→ Problem description
Return the lines below that carry the word "СЕДИШТУ".

[Records from a dataset]
------------------------

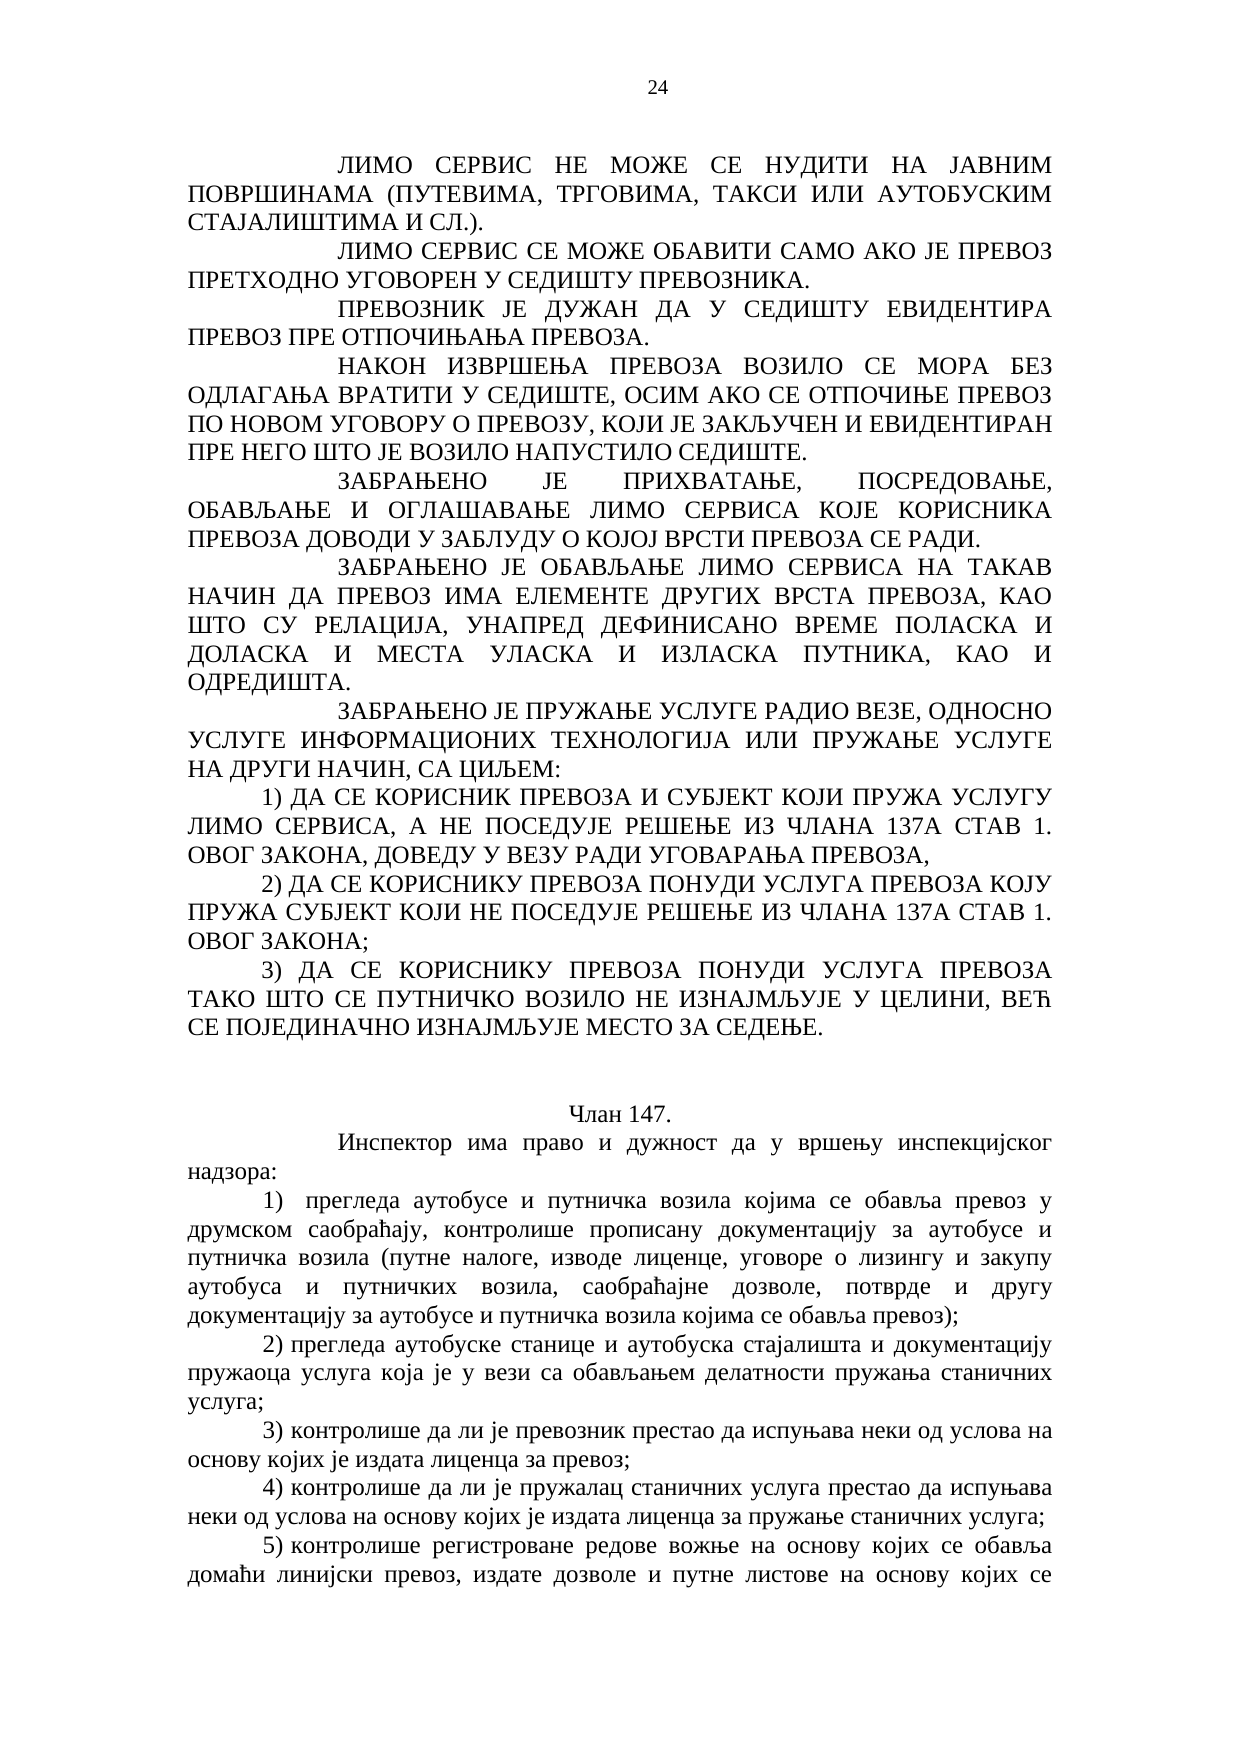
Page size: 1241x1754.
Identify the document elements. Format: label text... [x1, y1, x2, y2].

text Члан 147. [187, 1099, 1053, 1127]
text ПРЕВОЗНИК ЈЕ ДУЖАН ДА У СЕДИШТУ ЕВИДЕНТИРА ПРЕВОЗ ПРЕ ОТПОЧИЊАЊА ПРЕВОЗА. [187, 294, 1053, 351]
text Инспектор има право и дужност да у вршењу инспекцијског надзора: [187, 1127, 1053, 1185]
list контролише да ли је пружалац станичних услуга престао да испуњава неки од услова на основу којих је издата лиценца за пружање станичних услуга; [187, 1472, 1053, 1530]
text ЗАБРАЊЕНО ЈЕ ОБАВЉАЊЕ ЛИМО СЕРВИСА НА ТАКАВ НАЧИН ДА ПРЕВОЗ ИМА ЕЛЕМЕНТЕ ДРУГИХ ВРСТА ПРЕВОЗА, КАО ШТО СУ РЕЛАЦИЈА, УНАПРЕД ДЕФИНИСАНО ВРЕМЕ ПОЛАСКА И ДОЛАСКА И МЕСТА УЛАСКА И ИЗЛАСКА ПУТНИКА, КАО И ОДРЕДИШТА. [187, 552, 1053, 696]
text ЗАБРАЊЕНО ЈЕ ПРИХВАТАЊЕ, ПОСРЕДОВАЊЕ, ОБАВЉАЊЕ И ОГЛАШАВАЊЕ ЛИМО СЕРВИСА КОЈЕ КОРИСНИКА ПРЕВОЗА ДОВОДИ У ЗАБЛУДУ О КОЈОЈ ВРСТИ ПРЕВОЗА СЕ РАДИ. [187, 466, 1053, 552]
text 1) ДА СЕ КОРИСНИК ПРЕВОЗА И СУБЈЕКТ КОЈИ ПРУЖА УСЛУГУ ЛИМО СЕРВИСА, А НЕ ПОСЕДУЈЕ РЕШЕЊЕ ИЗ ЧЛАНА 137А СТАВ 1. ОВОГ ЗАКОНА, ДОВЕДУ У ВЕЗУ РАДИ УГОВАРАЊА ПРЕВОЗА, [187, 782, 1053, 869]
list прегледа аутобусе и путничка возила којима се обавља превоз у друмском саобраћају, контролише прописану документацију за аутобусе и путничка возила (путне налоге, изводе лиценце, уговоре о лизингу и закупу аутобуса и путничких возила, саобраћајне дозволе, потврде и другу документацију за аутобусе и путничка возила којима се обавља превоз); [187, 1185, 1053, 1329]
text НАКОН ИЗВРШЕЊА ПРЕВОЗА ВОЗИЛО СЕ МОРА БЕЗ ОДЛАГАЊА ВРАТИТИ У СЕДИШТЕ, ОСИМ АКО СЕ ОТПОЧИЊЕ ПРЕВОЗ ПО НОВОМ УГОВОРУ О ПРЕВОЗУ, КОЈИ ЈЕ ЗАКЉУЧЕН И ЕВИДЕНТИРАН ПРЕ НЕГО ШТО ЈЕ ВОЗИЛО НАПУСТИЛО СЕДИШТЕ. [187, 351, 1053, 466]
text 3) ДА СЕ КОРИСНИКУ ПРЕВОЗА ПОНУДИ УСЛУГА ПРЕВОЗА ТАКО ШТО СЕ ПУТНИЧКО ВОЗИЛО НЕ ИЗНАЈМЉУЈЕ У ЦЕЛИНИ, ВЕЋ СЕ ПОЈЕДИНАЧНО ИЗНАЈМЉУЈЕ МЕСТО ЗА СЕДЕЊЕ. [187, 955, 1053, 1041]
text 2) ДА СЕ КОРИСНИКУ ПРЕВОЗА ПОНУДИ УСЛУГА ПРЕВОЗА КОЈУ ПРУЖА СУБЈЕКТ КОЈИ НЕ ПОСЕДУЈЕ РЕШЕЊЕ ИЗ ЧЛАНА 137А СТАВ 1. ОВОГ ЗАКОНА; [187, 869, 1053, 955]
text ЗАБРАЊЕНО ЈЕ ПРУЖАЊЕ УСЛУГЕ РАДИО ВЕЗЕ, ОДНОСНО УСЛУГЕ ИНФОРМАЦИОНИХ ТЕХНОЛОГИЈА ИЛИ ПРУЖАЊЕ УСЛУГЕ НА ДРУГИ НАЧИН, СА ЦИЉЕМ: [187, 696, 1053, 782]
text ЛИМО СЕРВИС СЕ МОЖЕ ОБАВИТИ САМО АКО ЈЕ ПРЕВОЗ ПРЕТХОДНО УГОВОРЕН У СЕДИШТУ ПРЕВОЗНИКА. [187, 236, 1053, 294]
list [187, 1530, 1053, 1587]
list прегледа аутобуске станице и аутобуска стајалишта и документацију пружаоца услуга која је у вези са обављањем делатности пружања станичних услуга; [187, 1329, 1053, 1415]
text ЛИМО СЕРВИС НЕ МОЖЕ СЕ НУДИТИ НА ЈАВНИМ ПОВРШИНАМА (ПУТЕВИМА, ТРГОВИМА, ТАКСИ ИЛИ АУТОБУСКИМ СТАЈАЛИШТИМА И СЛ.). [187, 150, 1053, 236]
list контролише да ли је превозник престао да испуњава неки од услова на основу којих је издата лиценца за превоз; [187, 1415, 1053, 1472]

------------------------

→ Solution to this task
text ПРЕВОЗНИК ЈЕ ДУЖАН ДА У СЕДИШТУ ЕВИДЕНТИРА ПРЕВОЗ ПРЕ ОТПОЧИЊАЊА ПРЕВОЗА. [187, 294, 1053, 351]
text ЛИМО СЕРВИС СЕ МОЖЕ ОБАВИТИ САМО АКО ЈЕ ПРЕВОЗ ПРЕТХОДНО УГОВОРЕН У СЕДИШТУ ПРЕВОЗНИКА. [187, 236, 1053, 294]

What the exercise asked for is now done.